What the task asks
Please copy out the part of the items below that opens with the line containing "Bilder Og Videoer" and closes with the line containing "gjennomgang av markedet", both lines included. Leave out any picture lines.

Data
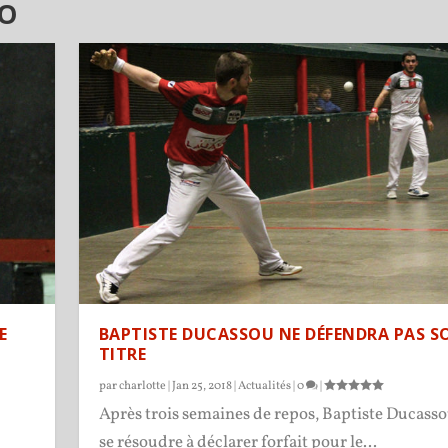
AO
E
BAPTISTE DUCASSOU NE DÉFENDRA PAS S
TITRE
par
charlotte
|
Jan 25, 2018
|
Actualités
|
0
|
Après trois semaines de repos, Baptiste Ducasso
se résoudre à déclarer forfait pour le...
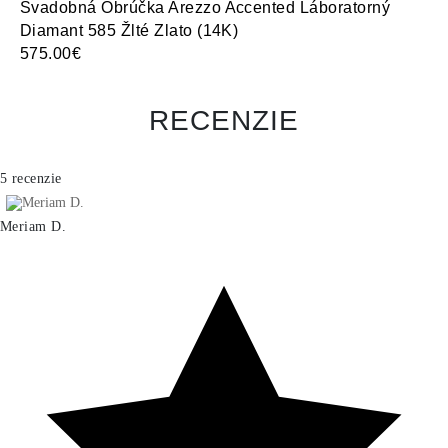
Svadobná Obrúčka Arezzo Accented Láboratorný
Sv
Diamant 585 Žlté Zlato (14K)
Lá
575.00€
70
RECENZIE
5 recenzie
Meriam D.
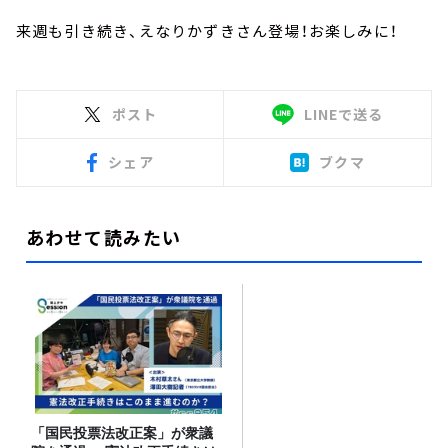
来週も引き続き、えなりかずきさん登場！お楽しみに！
ポスト
LINEで送る
シェア
ブクマ
あわせて読みたい
「国民投票法改正案」が衆議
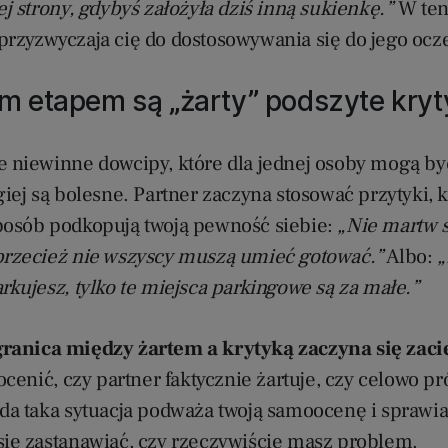
ej strony, gdybyś założyła dziś inną sukienkę.”
W ten
przyzwyczaja cię do dostosowywania się do jego ocz
m etapem są „żarty” podszyte kryt
e niewinne dowcipy, które dla jednej osoby mogą b
giej są bolesne. Partner zaczyna stosować przytyki, 
posób podkopują twoją pewność siebie:
„Nie martw s
przecież nie wszyscy muszą umieć gotować.”
Albo:
„
rkujesz, tylko te miejsca parkingowe są za małe.”
ranica między żartem a krytyką zaczyna się zaci
 ocenić, czy partner faktycznie żartuje, czy celowo pr
żda taka sytuacja podważa twoją samoocenę i sprawia
się zastanawiać, czy rzeczywiście masz problem.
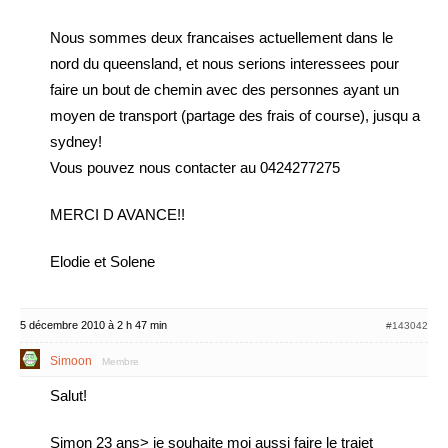
Nous sommes deux francaises actuellement dans le
nord du queensland, et nous serions interessees pour
faire un bout de chemin avec des personnes ayant un
moyen de transport (partage des frais of course), jusqu a
sydney!
Vous pouvez nous contacter au 0424277275
MERCI D AVANCE!!
Elodie et Solene
5 décembre 2010 à 2 h 47 min
#143042
Simoon
Membre
Salut!
Simon 23 ans> je souhaite moi aussi faire le trajet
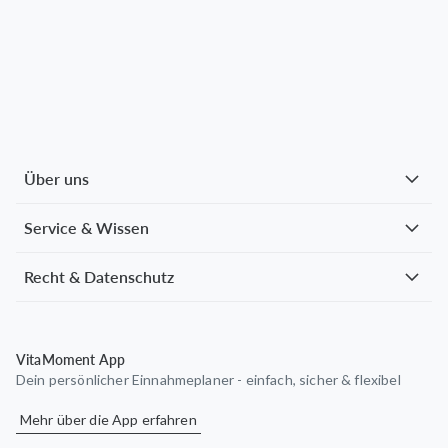
Über uns
Service & Wissen
Recht & Datenschutz
VitaMoment App
Dein persönlicher Einnahmeplaner - einfach, sicher & flexibel
Mehr über die App erfahren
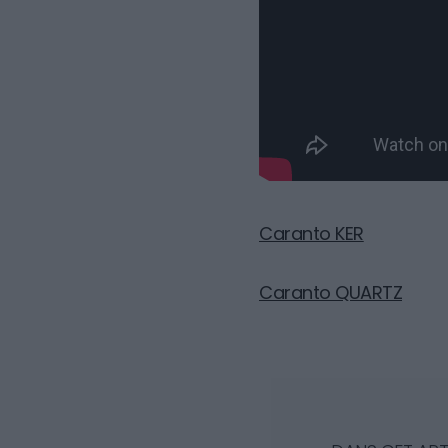
Caranto KER
Caranto QUARTZ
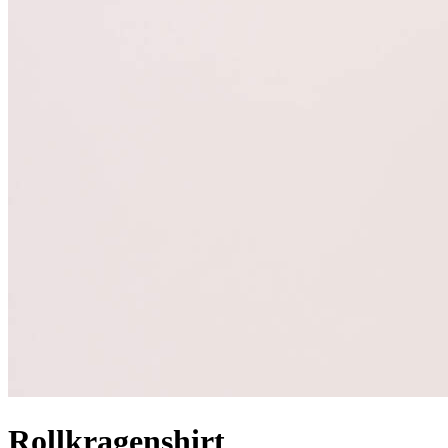
Rollkragenshirt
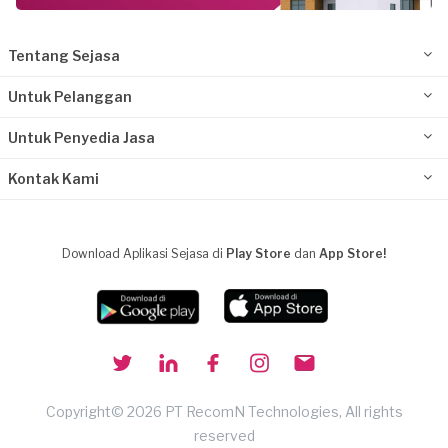
Tentang Sejasa
Untuk Pelanggan
Untuk Penyedia Jasa
Kontak Kami
Download Aplikasi Sejasa di
Play Store
dan
App Store!
Copyright© 2026 PT RecomN Technologies, All rights
reserved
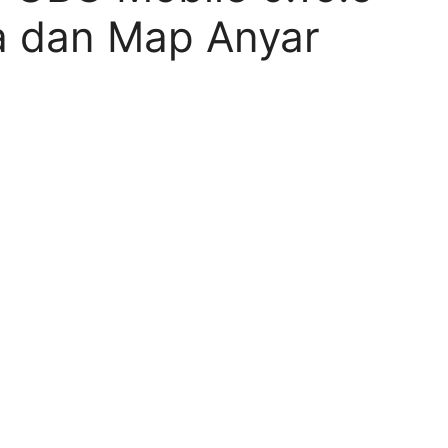
a dan Map Anyar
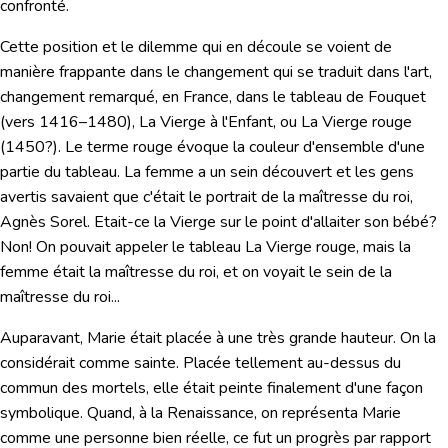
confronté.
Cette position et le dilemme qui en découle se voient de
manière frappante dans le changement qui se traduit dans l'art,
changement remarqué, en France, dans le tableau de
Fouquet
(vers 1416–1480),
La Vierge à l'Enfant
, ou
La Vierge rouge
(1450?). Le terme rouge évoque la couleur d'ensemble d'une
partie du tableau. La femme a un sein découvert et les gens
avertis savaient que c'était le portrait de la maîtresse du roi,
Agnès Sorel. Etait-ce la Vierge sur le point d'allaiter son bébé?
Non! On pouvait appeler le tableau
La Vierge rouge
, mais la
femme était la maîtresse du roi, et on voyait le sein de la
maîtresse du roi...
Auparavant, Marie était placée à une très grande hauteur.
On la
considérait comme sainte. Placée tellement au-dessus du
commun des mortels, elle était peinte finalement d'une façon
symbolique. Quand, à la Renaissance, on représenta Marie
comme une personne bien réelle, ce fut un progrès par rapport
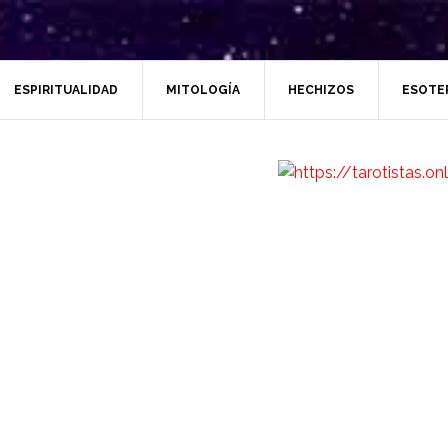
ESPIRITUALIDAD
MITOLOGÍA
HECHIZOS
ESOTE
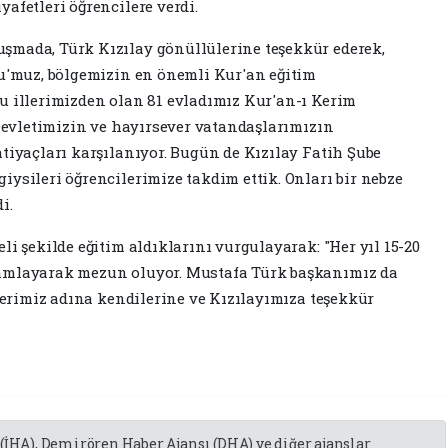
afetleri öğrencilere verdi.
şmada, Türk Kızılay gönüllülerine teşekkür ederek,
su'muz, bölgemizin en önemli Kur'an eğitim
u illerimizden olan 81 evladımız Kur'an-ı Kerim
 Devletimizin ve hayırsever vatandaşlarımızın
tiyaçları karşılanıyor. Bugün de Kızılay Fatih Şube
ysileri öğrencilerimize takdim ettik. Onları bir nebze
i.
li şekilde eğitim aldıklarını vurgulayarak: "Her yıl 15-20
mamlayarak mezun oluyor. Mustafa Türk başkanımız da
ilerimiz adına kendilerine ve Kızılayımıza teşekkür
 (İHA), Demirören Haber Ajansı (DHA) ve diğer ajanslar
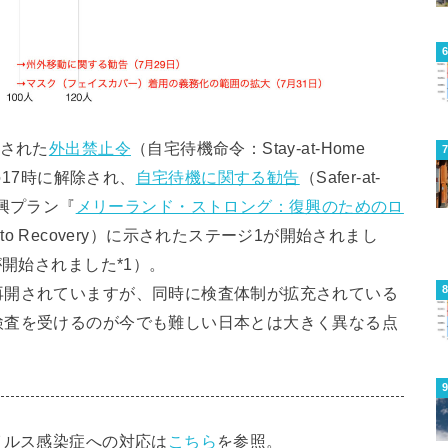
令された
外出禁止令
（自宅待機命令：Stay-at-Home
の17時に解除され、
自宅待機に関する勧告
（Safer-at-
行。復興プラン『
メリーランド・ストロング：復興のためのロ
admap to Recovery）に示されたステージ1が開始されまし
が開始されました*1）。
再開されていますが、同時に検査体制が拡充されている
検査を受けるのが今でも難しい日本とは大きく異なる点
イルス感染症への対応は
こちら
を参照。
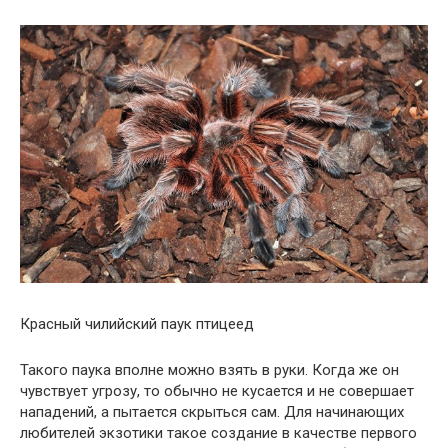
Красный чилийский паук птицеед
Такого паука вполне можно взять в руки. Когда же он
чувствует угрозу, то обычно не кусается и не совершает
нападений, а пытается скрыться сам. Для начинающих
любителей экзотики такое создание в качестве первого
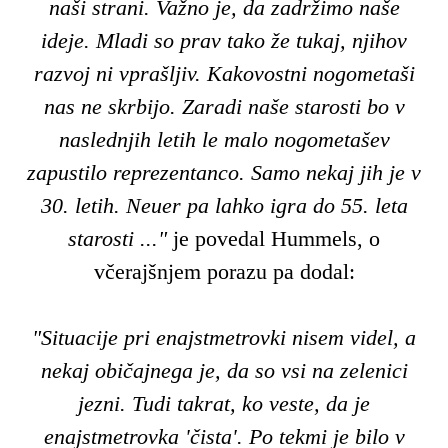
naši strani. Važno je, da zadržimo naše
ideje. Mladi so prav tako že tukaj, njihov
razvoj ni vprašljiv. Kakovostni nogometaši
nas ne skrbijo. Zaradi naše starosti bo v
naslednjih letih le malo nogometašev
zapustilo reprezentanco. Samo nekaj jih je v
30. letih. Neuer pa lahko igra do 55. leta
starosti ..."
je povedal Hummels, o
včerajšnjem porazu pa dodal:
"Situacije pri enajstmetrovki nisem videl, a
nekaj običajnega je, da so vsi na zelenici
jezni. Tudi takrat, ko veste, da je
enajstmetrovka 'čista'. Po tekmi je bilo v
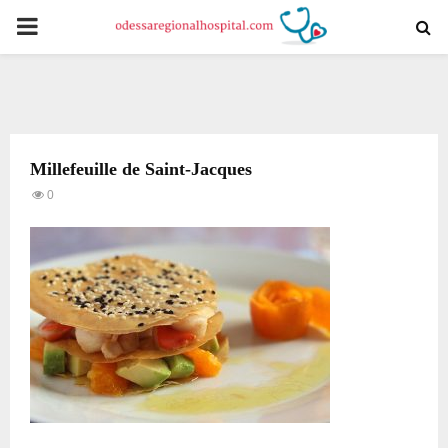
PRIMARY
MENU
Millefeuille de Saint-Jacques
0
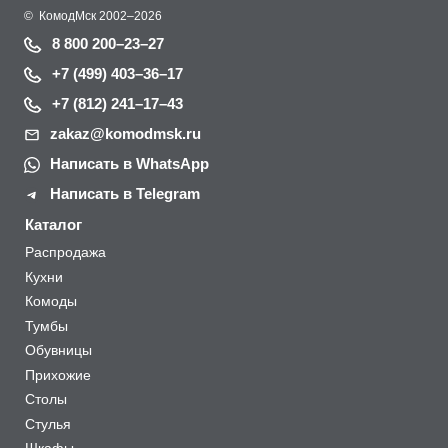
©
КомодМск
2002–2026
8 800 200–23–27
+7 (499) 403–36–17
+7 (812) 241–17–43
zakaz@komodmsk.ru
Написать в WhatsApp
Написать в Telegram
Каталог
Распродажа
Кухни
Комоды
Тумбы
Обувницы
Прихожие
Столы
Стулья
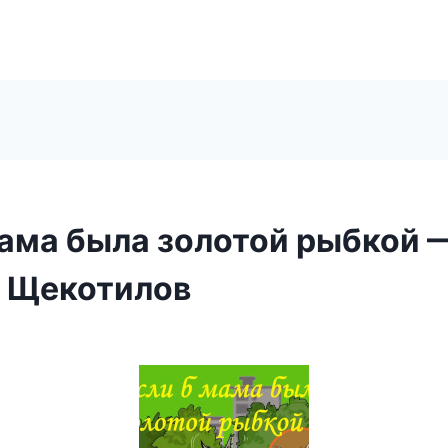
мама была золотой рыбкой 
 Щекотилов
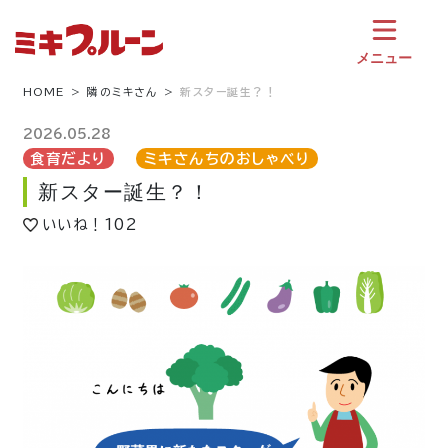
コ
ン
テ
メニュー
ン
ツ
HOME
隣のミキさん
新スター誕生？！
へ
ス
2026.05.28
キ
食育だより
ミキさんちのおしゃべり
ッ
新スター誕生？！
プ
いいね！
102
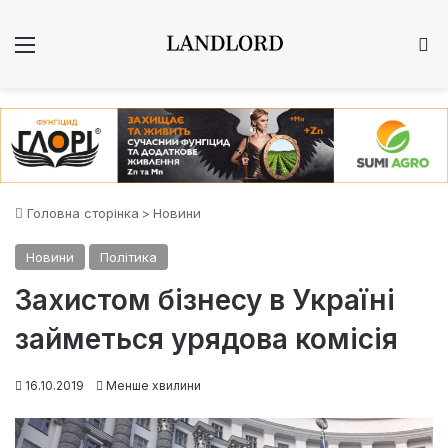
Меню
Ш
Головна сторінка
>
Новини
Новини
Політика
Захистом бізнесу в Україні
займеться урядова комісія
16.10.2019
Менше хвилини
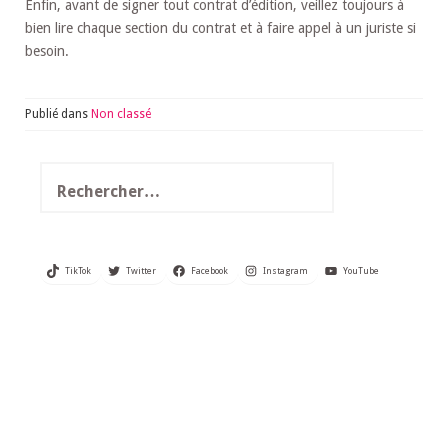
Enfin, avant de signer tout contrat d’édition, veillez toujours à
bien lire chaque section du contrat et à faire appel à un juriste si
besoin.
Publié dans
Non classé
Rechercher :
TikTok
Twitter
Facebook
Instagram
YouTube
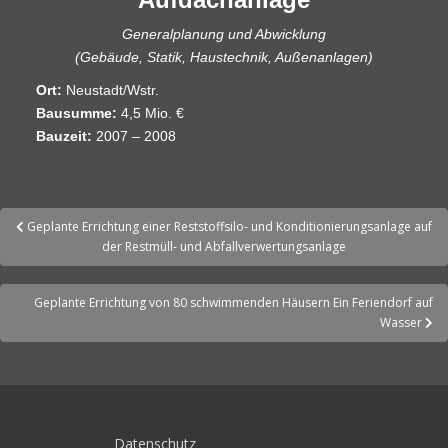
Generalplanung und Abwicklung
(Gebäude, Statik, Haustechnik, Außenanlagen)
Ort:
Neustadt/Wstr.
Bausumme:
4,5 Mio. €
Bauzeit:
2007 – 2008
Geplante Errichtung einer Reststoffsilo- und Konditionierungsanlage auf
der Restmüll- und Abfallverwertungsanlage
Geplante Errichtung von 80 schwimmenden Häusern Ein Feriendorf auf
Wasser
Datenschutz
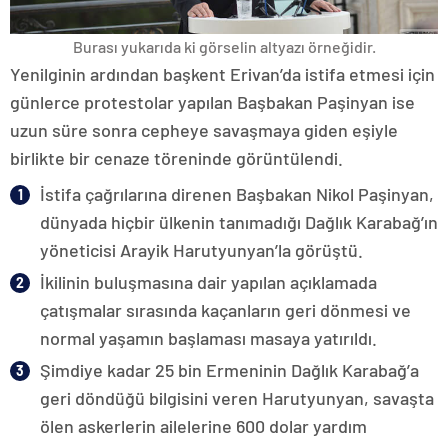
Burası yukarıda ki görselin altyazı örneğidir.
Yenilginin ardından başkent Erivan’da istifa etmesi için
günlerce protestolar yapılan Başbakan Paşinyan ise
uzun süre sonra cepheye savaşmaya giden eşiyle
birlikte bir cenaze töreninde görüntülendi.
İstifa çağrılarına direnen Başbakan Nikol Paşinyan,
dünyada hiçbir ülkenin tanımadığı Dağlık Karabağ’ın
yöneticisi Arayik Harutyunyan’la görüştü.
İkilinin buluşmasına dair yapılan açıklamada
çatışmalar sırasında kaçanların geri dönmesi ve
normal yaşamın başlaması masaya yatırıldı.
Şimdiye kadar 25 bin Ermeninin Dağlık Karabağ’a
geri döndüğü bilgisini veren Harutyunyan, savaşta
ölen askerlerin ailelerine 600 dolar yardım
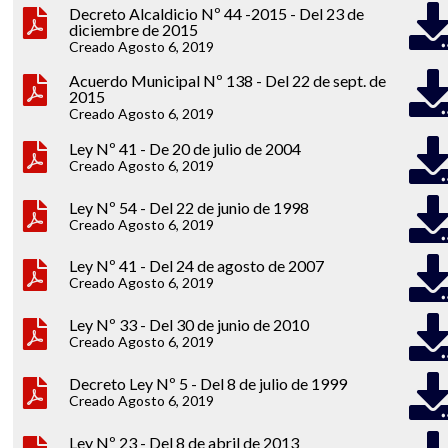
Decreto Alcaldicio Nº 44 -2015 - Del 23 de
diciembre de 2015
Creado Agosto 6, 2019
Acuerdo Municipal Nº 138 - Del 22 de sept. de
2015
Creado Agosto 6, 2019
Ley Nº 41 - De 20 de julio de 2004
Creado Agosto 6, 2019
Ley Nº 54 - Del 22 de junio de 1998
Creado Agosto 6, 2019
Ley Nº 41 - Del 24 de agosto de 2007
Creado Agosto 6, 2019
Ley Nº 33 - Del 30 de junio de 2010
Creado Agosto 6, 2019
Decreto Ley Nº 5 - Del 8 de julio de 1999
Creado Agosto 6, 2019
Ley Nº 23 - Del 8 de abril de 2013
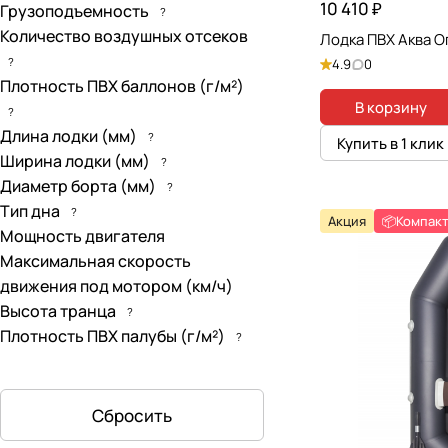
10 410 ₽
Грузоподъемность
?
Количество воздушных отсеков
Лодка ПВХ Аква О
?
4.9
0
Плотность ПВХ баллонов (г/м²)
В корзину
?
Длина лодки (мм)
?
Купить в 1 клик
Ширина лодки (мм)
?
Диаметр борта (мм)
?
Тип дна
?
Акция
📦Компак
Мощность двигателя
Максимальная скорость
движения под мотором (км/ч)
Высота транца
?
Плотность ПВХ палубы (г/м²)
?
Сбросить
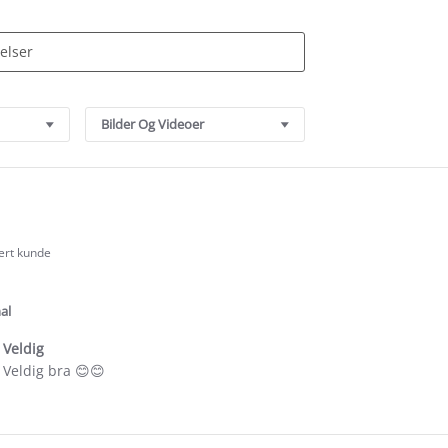
Bilder Og Videoer
sert kunde
.0
tar
ating
al
. Veldig
. Veldig bra 😊😊
e
ew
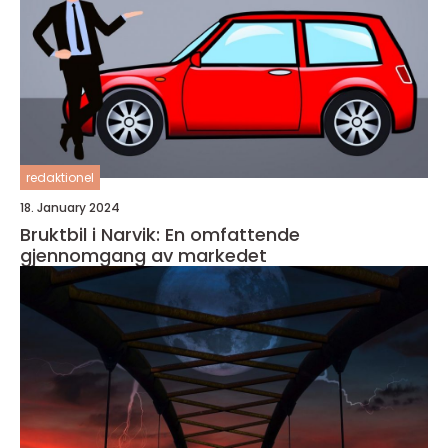
redaktionel
18. January 2024
Bruktbil i Narvik: En omfattende
gjennomgang av markedet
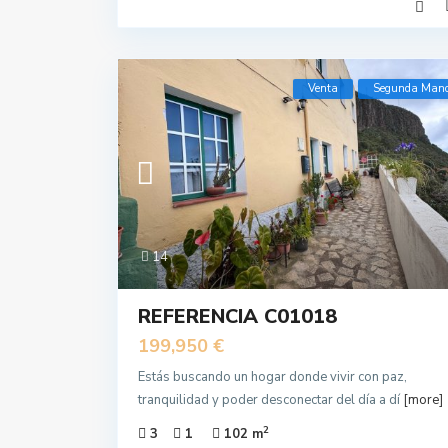
Venta
Segunda Man
14
REFERENCIA C01018
199,950 €
Estás buscando un hogar donde vivir con paz,
tranquilidad y poder desconectar del día a dí
[more]
2
3
1
102 m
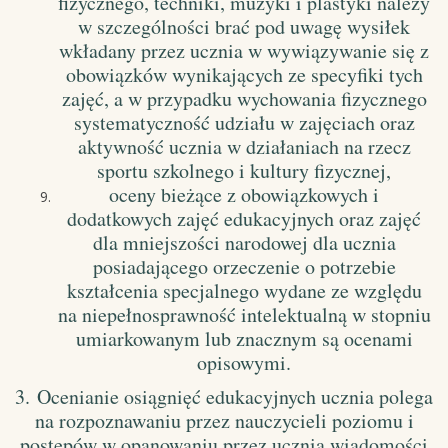
fizycznego, techniki, muzyki i plastyki należy
w szczególności brać pod uwagę wysiłek
wkładany przez ucznia w wywiązywanie się z
obowiązków wynikających ze specyfiki tych
zajęć, a w przypadku wychowania fizycznego
systematyczność udziału w zajęciach oraz
aktywność ucznia w działaniach na rzecz
sportu szkolnego i kultury fizycznej,
oceny bieżące z obowiązkowych i
dodatkowych zajęć edukacyjnych oraz zajęć
dla mniejszości narodowej dla ucznia
posiadającego orzeczenie o potrzebie
kształcenia specjalnego wydane ze względu
na niepełnosprawność intelektualną w stopniu
umiarkowanym lub znacznym są ocenami
opisowymi.
3.
Ocenianie osiągnięć edukacyjnych ucznia polega
na rozpoznawaniu przez nauczycieli poziomu i
postępów w opanowaniu przez ucznia wiadomości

Result of the task
Bilder Og Videoer
sert kunde
.0
tar
ating
al
. Veldig
. Veldig bra 😊😊
e
ew
redaktionel
18. January 2024
Bruktbil i Narvik: En omfattende
gjennomgang av markedet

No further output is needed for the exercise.